The relevant Town and Country Planning acts, Development and Municipal Acts of the participating States should be carefully examined and amendments be carried out to incorporate necessary provisions on safety aspects relating to natural hazards. Development Control Rules and Building Bye-laws applicable in the Sub-regions should be appropriately modified by the constituent States, having provisions on safety aspects relating to natural hazards and fire safety. All multi-storied and high-risk buildings [as defined by the Earthquake manuals and National Building Code (NBC)] should be established keeping in view their ability to withstand earthquake of the defined intensity.

The States need to take up review of relief manuals and scarcity preparedness guidelines to suit local needs and geo-climatic conditions.

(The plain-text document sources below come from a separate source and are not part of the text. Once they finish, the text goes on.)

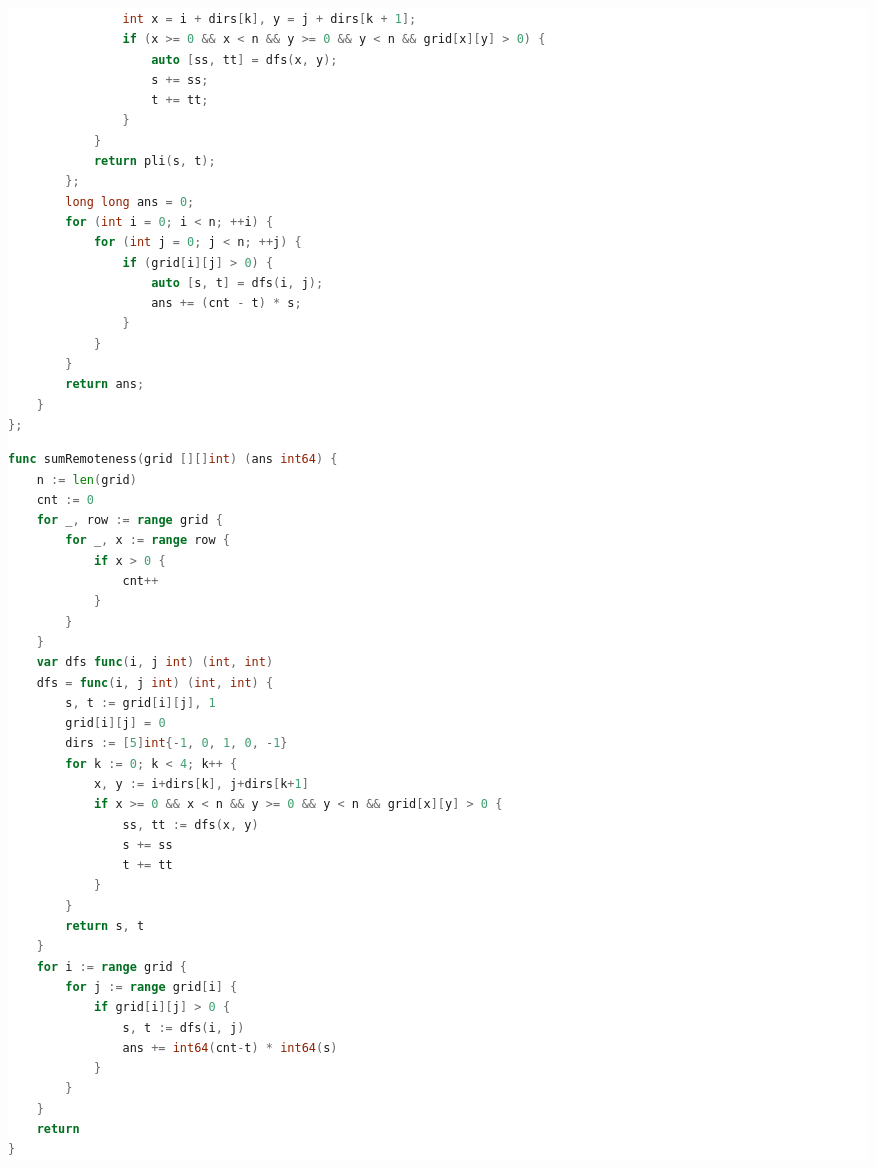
 ```cpp
                int x = i + dirs[k], y = j + dirs[k + 1];
                if (x >= 0 && x < n && y >= 0 && y < n && grid[x][y] > 0) {
                    auto [ss, tt] = dfs(x, y);
                    s += ss;
                    t += tt;
                }
            }
            return pli(s, t);
        };
        long long ans = 0;
        for (int i = 0; i < n; ++i) {
            for (int j = 0; j < n; ++j) {
                if (grid[i][j] > 0) {
                    auto [s, t] = dfs(i, j);
                    ans += (cnt - t) * s;
                }
            }
        }
        return ans;
    }
};
```

```go
func sumRemoteness(grid [][]int) (ans int64) {
	n := len(grid)
	cnt := 0
	for _, row := range grid {
		for _, x := range row {
			if x > 0 {
				cnt++
			}
		}
	}
	var dfs func(i, j int) (int, int)
	dfs = func(i, j int) (int, int) {
		s, t := grid[i][j], 1
		grid[i][j] = 0
		dirs := [5]int{-1, 0, 1, 0, -1}
		for k := 0; k < 4; k++ {
			x, y := i+dirs[k], j+dirs[k+1]
			if x >= 0 && x < n && y >= 0 && y < n && grid[x][y] > 0 {
				ss, tt := dfs(x, y)
				s += ss
				t += tt
			}
		}
		return s, t
	}
	for i := range grid {
		for j := range grid[i] {
			if grid[i][j] > 0 {
				s, t := dfs(i, j)
				ans += int64(cnt-t) * int64(s)
			}
		}
	}
	return
}
```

Appropriate guidelines have to be developed to cover the aspects of land use zoning, hazard resistant building construction. Transfer of better technologies can be effected through building centers.

v) The participating States should undertake the vulnerability and risk assessment of their respective Sub-regions due to natural hazards and prepare Prevention cum Preparedness Plan as a part of Sub-regional Plan. Priority should be given to public buildings (such as hospitals, educational institutional, power stations, infrastructures, heritage monuments, life-line structures and those which are likely to attract large congregation) keeping in view their ability to withstand earthquake of the defined intensity. Suitable action should be taken by the State Governments for retrofitting and strengthening of structures identified as vulnerable as per earthquake manuals and NBC. Innovative construction technologies should be studied and implemented.

Keeping in view the geotectonic features of the region, it is observed that rocky ridges, although form a small part (as indicated in Map 15.1), yet act as water divides for recharging the aquifer of the surrounding areas and therefore, should be kept preserved.

vi) Earthquake: Seismic micro-zonation on a scale of 1:1,00,000 to 1:1,50,000 should be prepared by the participating States for their respective Sub-regions based on the already available data/indicators. Seismic micro-zonation for selected areas/towns, having high growth rates should be taken up on priority.

There are certain areas like Rohtak, which are topographically low and flood prone, as such any development in these areas should be taken up keeping in view that these are also seismically intense zones.

vii) Flood: Different areas in NCR, which are liable to flooding in rivers of return period of 5, 10, 25, 50 and 100 years, need to be identified on map for land use zoning at regional and Sub-regional levels. Participating States should prepare detailed Contour Maps for their respective Sub-regions on a scale of 1:1,5000 at a contour interval of 0.3 to 0.5 metre and mark areas that are flood prone.

viii) High Winds: It is also observed that desert is extending eastward in the southern part of NCR. Suitable measures should be adopted to arrest the tendency of desert extension in this part of the region.

ix) Fire: Comprehensive risk evaluation of growing towns should be undertaken on priority in order to identify areas in each town vulnerable to fires and database in terms of available equipments and personnel should be compiled and periodically updated. Areas in cities and towns in NCR may be classified as High Vulnerability, Moderate Vulnerability, and Low Vulnerability from fire hazardís point of view. Fire safety measures for different areas should be worked out as per the basic character of cities/towns. Part IV of National Building Code and other related Indian Standards provide safety regulations. These should be followed by the participating States as guide for formulating Development Control Rules/bye-laws for mitigation of the fire hazard. Fire departments/authorities should be involved in planning for NCR from the initial stage so that there is a coordinated effort among different participating States.